It’s not often that JMU brings one of Foreign Policy magazine’s top 100 intellectuals in the world to campus. While many people might not fully appreciate how amazing it is to have received the Grawemeyer Award in Education in 2002, the Barnard College Medal of Distinction in 2003, the Radcliffe Alumnae Recognition Award in 2007, and the Centennial Medal of the Graduate School of Arts and Sciences at Harvard University in 2010, Larry Burton and Ralph Cohen of the Cohen Center for the Study of Technological Humanism recognized that those accomplishments and the person who received them is exactly the kind of speaker that JMU should be trying to attract. Martha Nussbaum is the Ernst Freund Distinguished Service Professor of Law and Ethics, appointed in the Law School and Philosophy Department at the University of Chicago. She is also an Associate in the Classics Department, the Divinity School, and the Political Science Department, a Member of the Committee on Southern Asian Studies, and a Board Member of the Human Rights Program. Just by looking at her obligations at her home institution, you can see that she’s a woman of varied intellectual interests who also happens to be extremely busy.

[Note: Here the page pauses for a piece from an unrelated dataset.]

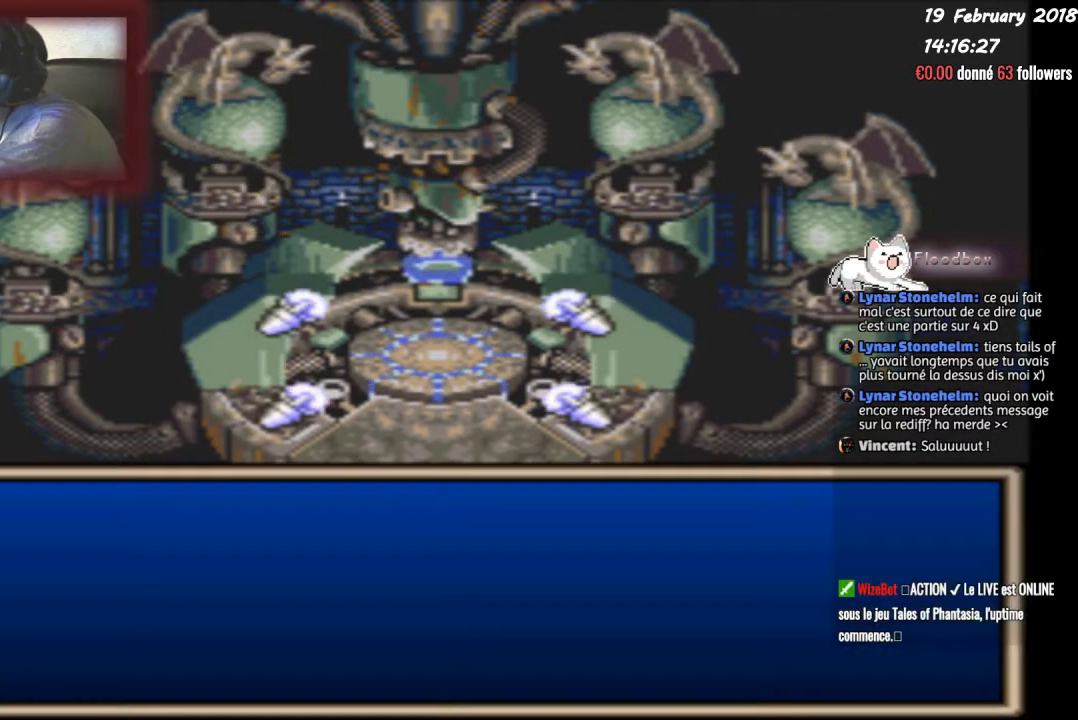
Gameplay with a controller (PlayStation layout); each line is a JSON object with the inputs held at the frame after it. "events" lists button and stick changes between this image and that frame as [ms after this image, input, new state], when the widget could be followed in between. Not read: left_stick right_stick.
{"buttons": ["CIRCLE"], "events": [[367, "CIRCLE", "down"]]}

She’s not too busy, though, to make plans to come to Harrisonburg twice this fall. “Injustice and the Dubious Value of Anger” was originally scheduled for September as the inaugural lecture in the Cohen Center’s Visiting Speakers Series, but Nussbaum had to stay grounded in Chicago after an unfortunate fire closed all of the city’s airports. Undeterred by this terrible accident, she readily agreed to reschedule her speech for this Friday, Nov. 14. In the abstract for her lecture, Nussbaum indicates that she wants to help her audience understand that anger is “fatally flawed from a normative viewpoint — sometimes incoherent and sometimes based on bad values. In either case it is of dubious value in both life and the law.” That will assist us Dukes in grasping why we need to re-think our attitude toward anger and how this new perspective might support revolutionary justice. So many of the brief, everyday moments in our lives are connected to anger in some way—the cranky review left on a website, the heated exclamation uttered when we get cut off in traffic, the passive-aggressive comments we make to our partners. The widespread, casual acceptance of this antagonism is reflective of a larger and more systemic issue affecting our entire society, and that’s something worth addressing. If Nussbaum’s lecture can get us to reconsider the role that anger plays in our lives, it can only be a good thing.

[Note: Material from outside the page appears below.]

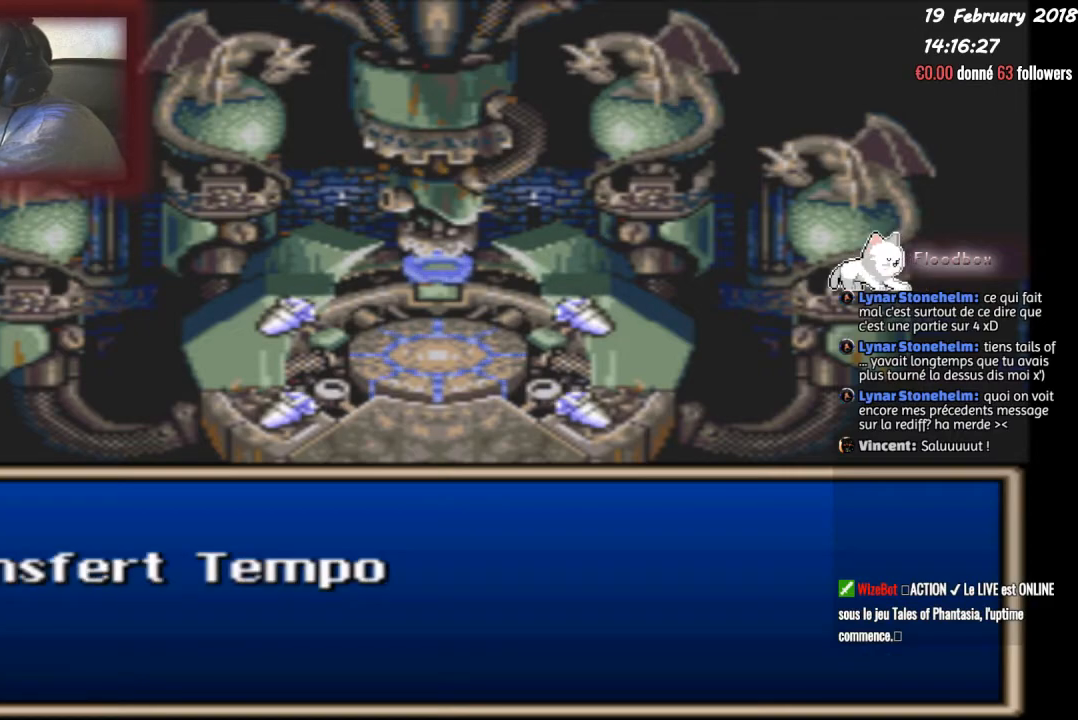
{"buttons": ["CIRCLE"], "events": []}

When an academic superstar like Martha Nussbaum is willing to make arrangements not once, but twice, to travel to our corner of the Shenandoah Valley, it says a lot about the kind of woman and scholar she is. The subject matter for her lecture says even more, and that subject has the potential to have a profound effect on our campus culture. With everything that she’s done to get here, we ought to do our best to make her feel welcome and to critically engage with the ideas she will propose. Nussbaum is one of the top minds working in the world today and for one afternoon, JMU will get to benefit from her wisdom and insight. “Injustice and the Dubious Value of Anger” will take place this Friday, Nov. 14 from 4:00 to 5:30 in the Health and Human Services building, room 2301.